» **DATASET RECORDS**:

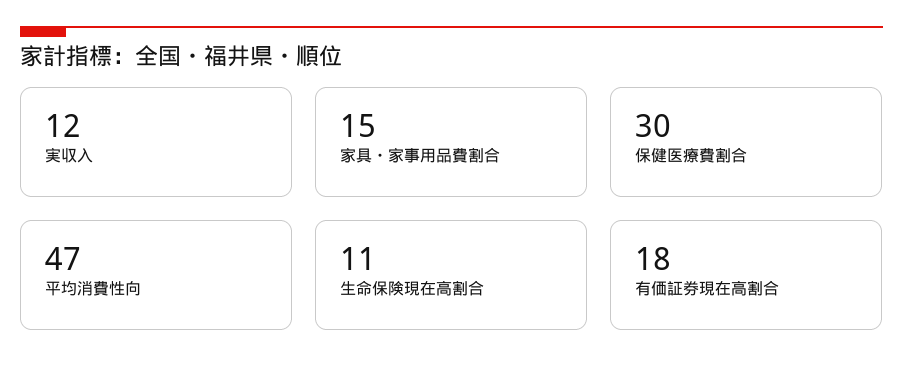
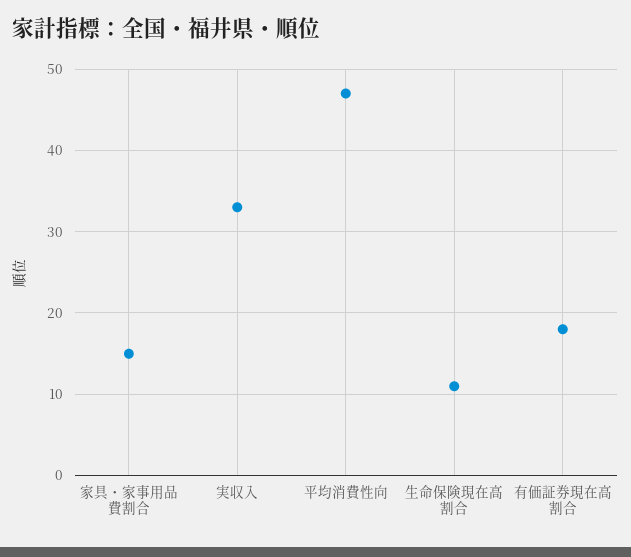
  {
-   "実収入": 12,
+   "実収入": 33,
    "家具・家事用品費割合": 15,
-   "保健医療費割合": 30,
    "平均消費性向": 47,
    "生命保険現在高割合": 11,
    "有価証券現在高割合": 18
  }

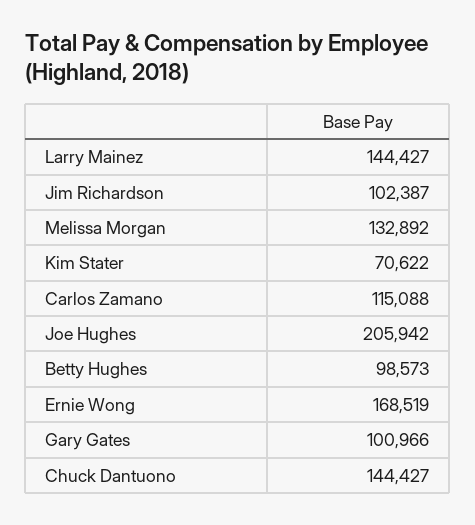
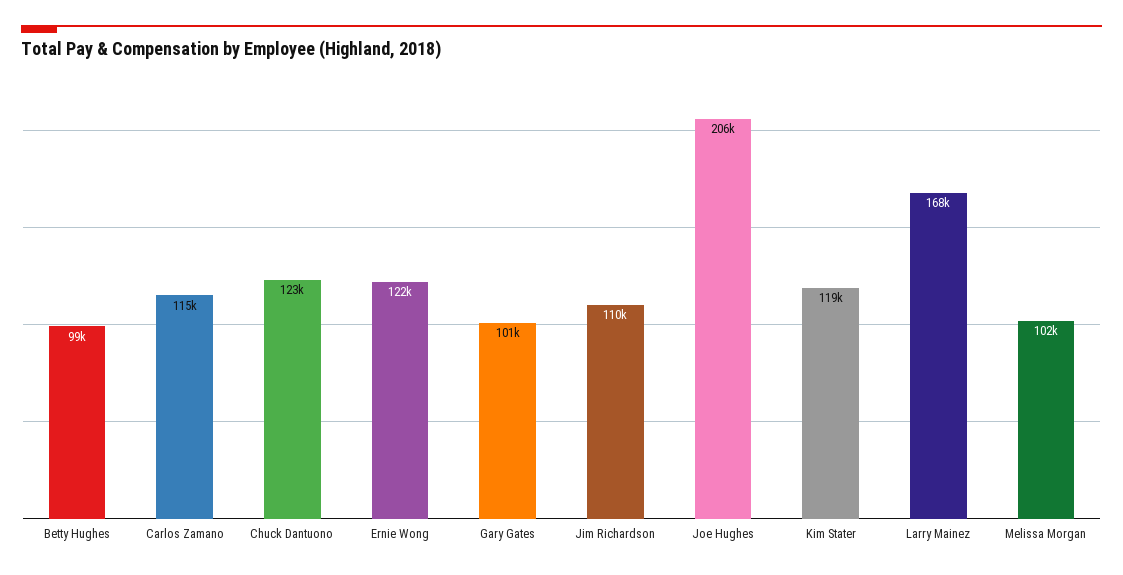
  {
-   "Larry Mainez": 144427,
+   "Larry Mainez": 168000,
-   "Jim Richardson": 102387,
+   "Jim Richardson": 110000,
-   "Melissa Morgan": 132892,
+   "Melissa Morgan": 102000,
-   "Kim Stater": 70622,
+   "Kim Stater": 119000,
    "Carlos Zamano": 115088,
    "Joe Hughes": 205942,
    "Betty Hughes": 98573,
-   "Ernie Wong": 168519,
+   "Ernie Wong": 122000,
    "Gary Gates": 100966,
-   "Chuck Dantuono": 144427
+   "Chuck Dantuono": 123000
  }

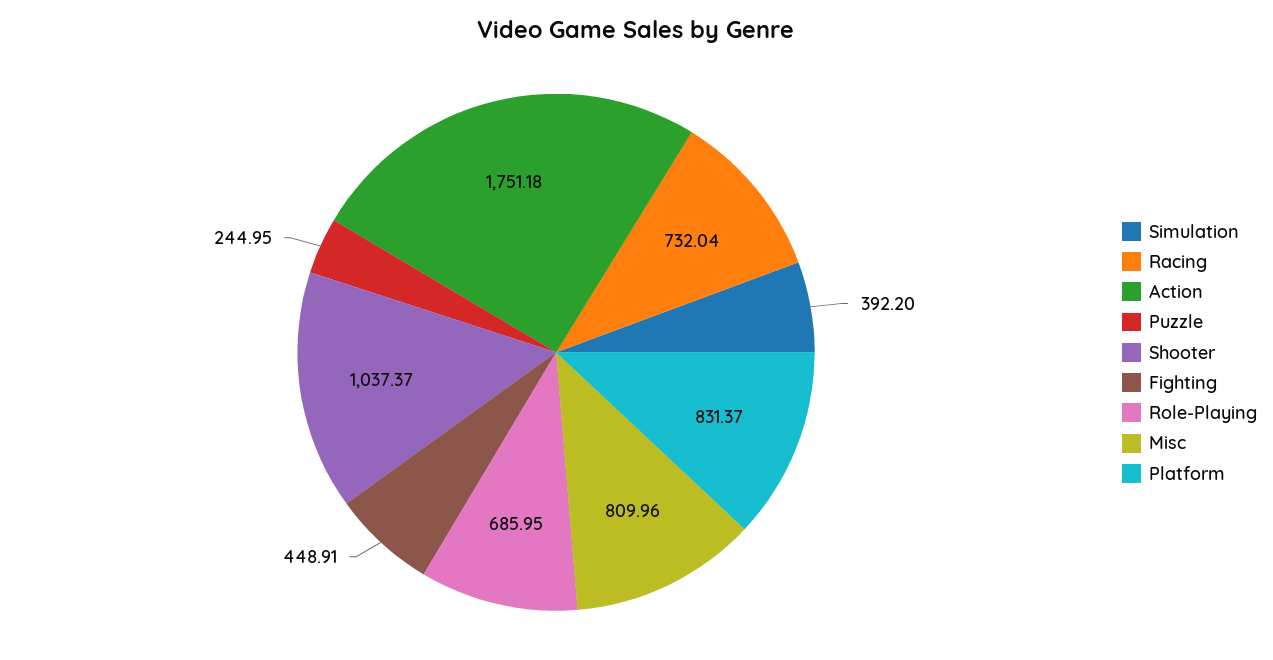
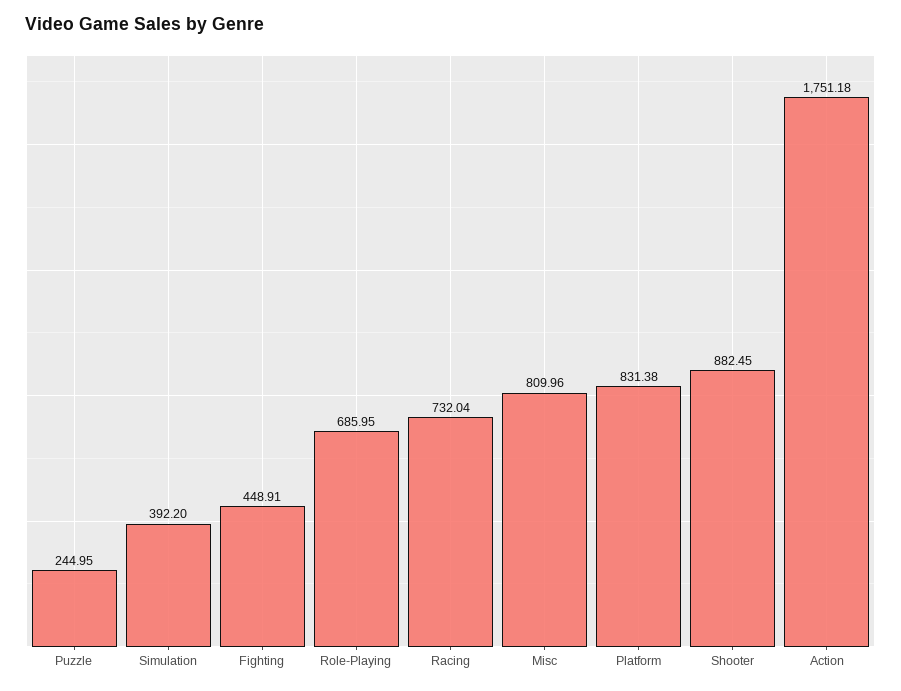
  {
    "Simulation": 392.2,
    "Racing": 732.04,
    "Action": 1751.18,
    "Puzzle": 244.95,
-   "Shooter": 1037.37,
+   "Shooter": 882.45,
    "Fighting": 448.91,
    "Role-Playing": 685.95,
    "Misc": 809.96,
-   "Platform": 831.37
+   "Platform": 831.38
  }

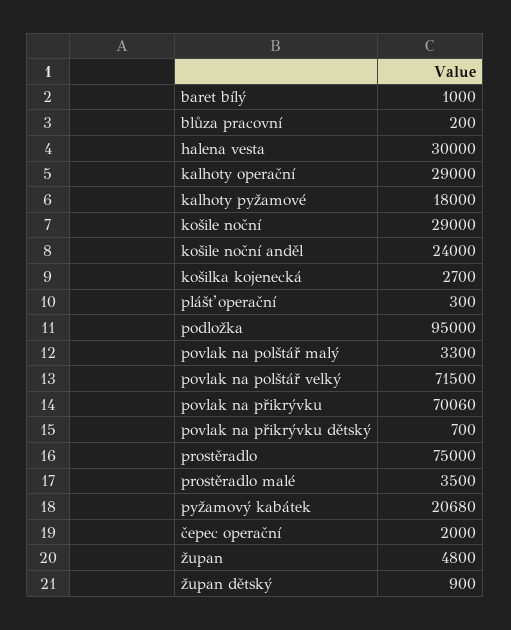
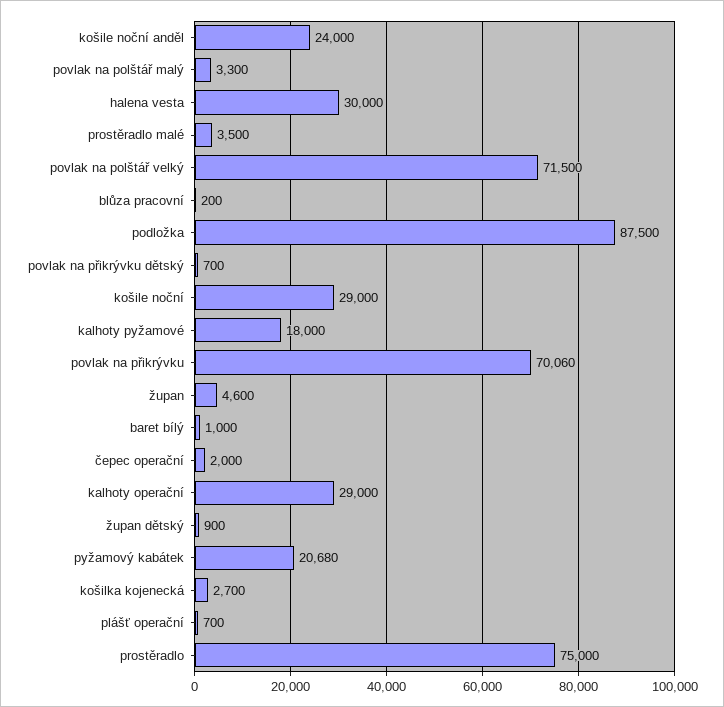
  {
    "baret bílý": 1000,
    "blůza pracovní": 200,
    "halena vesta": 30000,
    "kalhoty operační": 29000,
    "kalhoty pyžamové": 18000,
    "košile noční": 29000,
    "košile noční anděl": 24000,
    "košilka kojenecká": 2700,
-   "plášť operační": 300,
+   "plášť operační": 700,
-   "podložka": 95000,
+   "podložka": 87500,
    "povlak na polštář malý": 3300,
    "povlak na polštář velký": 71500,
    "povlak na přikrývku": 70060,
    "povlak na přikrývku dětský": 700,
    "prostěradlo": 75000,
    "prostěradlo malé": 3500,
    "pyžamový kabátek": 20680,
    "čepec operační": 2000,
-   "župan": 4800,
+   "župan": 4600,
    "župan dětský": 900
  }

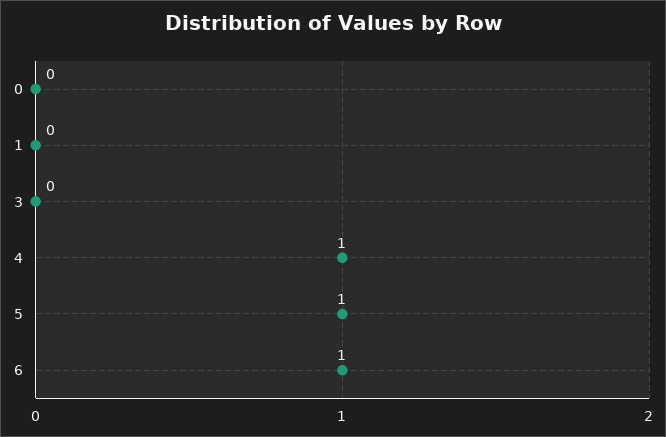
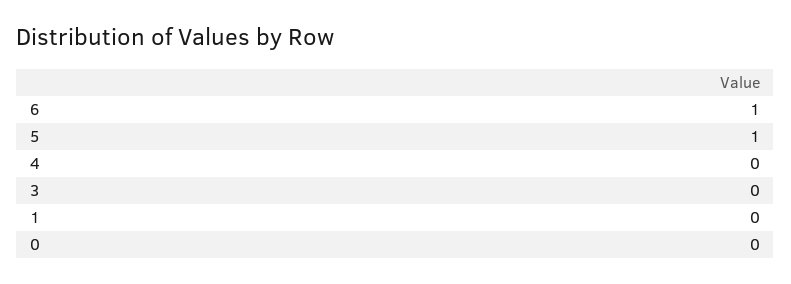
  {
    "0": 0,
    "1": 0,
    "3": 0,
-   "4": 1,
+   "4": 0,
    "5": 1,
    "6": 1
  }

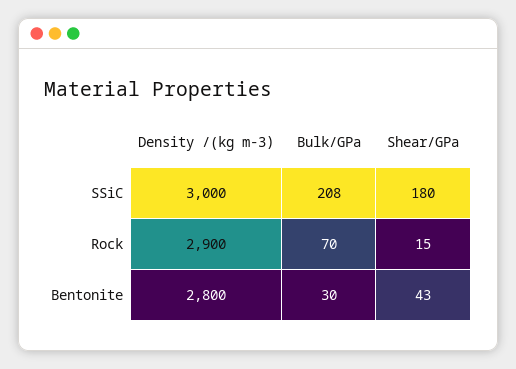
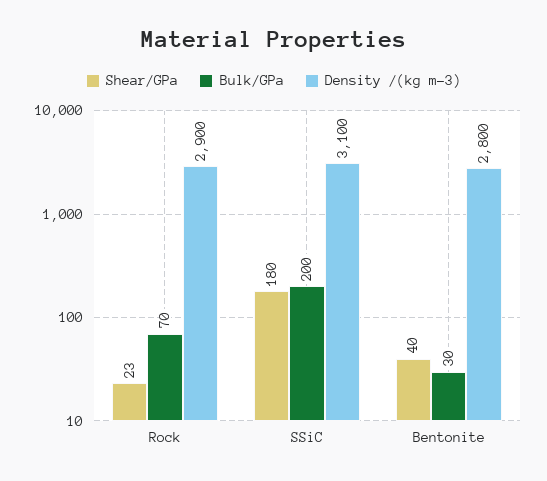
  {
    "Density /(kg m-3)": {
-     "SSiC": 3000,
+     "SSiC": 3100,
      "Rock": 2900,
      "Bentonite": 2800
    },
    "Bulk/GPa": {
-     "SSiC": 208,
+     "SSiC": 200,
      "Rock": 70,
      "Bentonite": 30
    },
    "Shear/GPa": {
      "SSiC": 180,
-     "Rock": 15,
+     "Rock": 23,
-     "Bentonite": 43
+     "Bentonite": 40
    }
  }

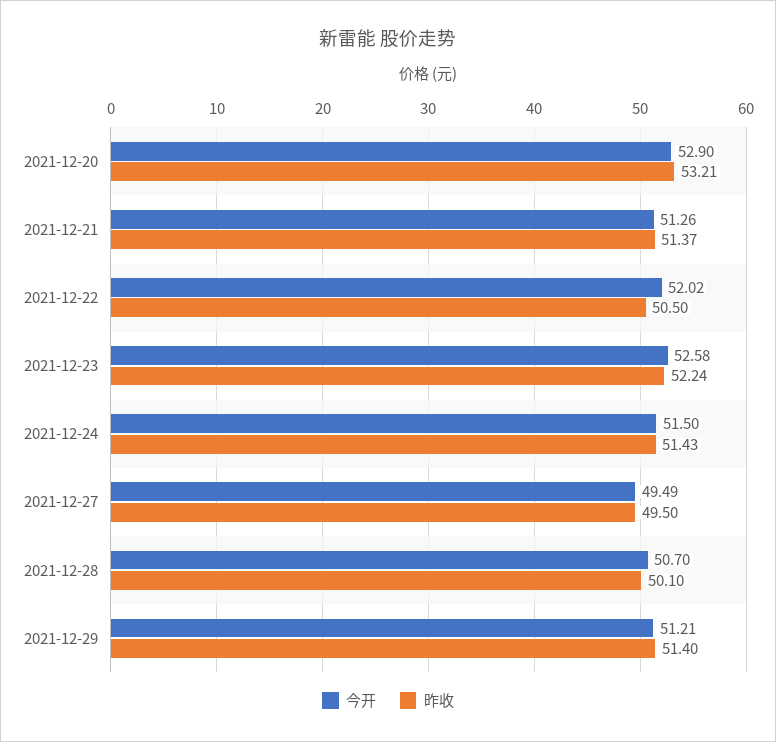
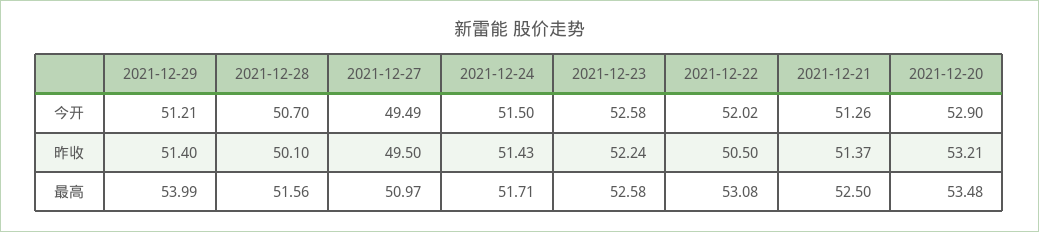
  {
    "今开": {
      "2021-12-20": 52.9,
      "2021-12-21": 51.26,
      "2021-12-22": 52.02,
      "2021-12-23": 52.58,
      "2021-12-24": 51.5,
      "2021-12-27": 49.49,
      "2021-12-28": 50.7,
      "2021-12-29": 51.21
    },
    "昨收": {
      "2021-12-20": 53.21,
      "2021-12-21": 51.37,
      "2021-12-22": 50.5,
      "2021-12-23": 52.24,
      "2021-12-24": 51.43,
      "2021-12-27": 49.5,
      "2021-12-28": 50.1,
      "2021-12-29": 51.4
-   }
+   },
+   "最高": {
+     "2021-12-29": 53.99,
+     "2021-12-28": 51.56,
+     "2021-12-27": 50.97,
+     "2021-12-24": 51.71,
+     "2021-12-23": 52.58,
+     "2021-12-22": 53.08,
+     "2021-12-21": 52.5,
+     "2021-12-20": 53.48
+   }
  }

» **WORK INSTRUCTIONS**:
Your answer must be an exact copy of the records, with every picture left out.

» **WRITTEN RESPONSE**:
  {
-   "実収入": 12,
+   "実収入": 33,
    "家具・家事用品費割合": 15,
-   "保健医療費割合": 30,
    "平均消費性向": 47,
    "生命保険現在高割合": 11,
    "有価証券現在高割合": 18
  }

  {
-   "Larry Mainez": 144427,
+   "Larry Mainez": 168000,
-   "Jim Richardson": 102387,
+   "Jim Richardson": 110000,
-   "Melissa Morgan": 132892,
+   "Melissa Morgan": 102000,
-   "Kim Stater": 70622,
+   "Kim Stater": 119000,
    "Carlos Zamano": 115088,
    "Joe Hughes": 205942,
    "Betty Hughes": 98573,
-   "Ernie Wong": 168519,
+   "Ernie Wong": 122000,
    "Gary Gates": 100966,
-   "Chuck Dantuono": 144427
+   "Chuck Dantuono": 123000
  }

  {
    "Simulation": 392.2,
    "Racing": 732.04,
    "Action": 1751.18,
    "Puzzle": 244.95,
-   "Shooter": 1037.37,
+   "Shooter": 882.45,
    "Fighting": 448.91,
    "Role-Playing": 685.95,
    "Misc": 809.96,
-   "Platform": 831.37
+   "Platform": 831.38
  }

  {
    "baret bílý": 1000,
    "blůza pracovní": 200,
    "halena vesta": 30000,
    "kalhoty operační": 29000,
    "kalhoty pyžamové": 18000,
    "košile noční": 29000,
    "košile noční anděl": 24000,
    "košilka kojenecká": 2700,
-   "plášť operační": 300,
+   "plášť operační": 700,
-   "podložka": 95000,
+   "podložka": 87500,
    "povlak na polštář malý": 3300,
    "povlak na polštář velký": 71500,
    "povlak na přikrývku": 70060,
    "povlak na přikrývku dětský": 700,
    "prostěradlo": 75000,
    "prostěradlo malé": 3500,
    "pyžamový kabátek": 20680,
    "čepec operační": 2000,
-   "župan": 4800,
+   "župan": 4600,
    "župan dětský": 900
  }

  {
    "0": 0,
    "1": 0,
    "3": 0,
-   "4": 1,
+   "4": 0,
    "5": 1,
    "6": 1
  }

  {
    "Density /(kg m-3)": {
-     "SSiC": 3000,
+     "SSiC": 3100,
      "Rock": 2900,
      "Bentonite": 2800
    },
    "Bulk/GPa": {
-     "SSiC": 208,
+     "SSiC": 200,
      "Rock": 70,
      "Bentonite": 30
    },
    "Shear/GPa": {
      "SSiC": 180,
-     "Rock": 15,
+     "Rock": 23,
-     "Bentonite": 43
+     "Bentonite": 40
    }
  }

  {
    "今开": {
      "2021-12-20": 52.9,
      "2021-12-21": 51.26,
      "2021-12-22": 52.02,
      "2021-12-23": 52.58,
      "2021-12-24": 51.5,
      "2021-12-27": 49.49,
      "2021-12-28": 50.7,
      "2021-12-29": 51.21
    },
    "昨收": {
      "2021-12-20": 53.21,
      "2021-12-21": 51.37,
      "2021-12-22": 50.5,
      "2021-12-23": 52.24,
      "2021-12-24": 51.43,
      "2021-12-27": 49.5,
      "2021-12-28": 50.1,
      "2021-12-29": 51.4
-   }
+   },
+   "最高": {
+     "2021-12-29": 53.99,
+     "2021-12-28": 51.56,
+     "2021-12-27": 50.97,
+     "2021-12-24": 51.71,
+     "2021-12-23": 52.58,
+     "2021-12-22": 53.08,
+     "2021-12-21": 52.5,
+     "2021-12-20": 53.48
+   }
  }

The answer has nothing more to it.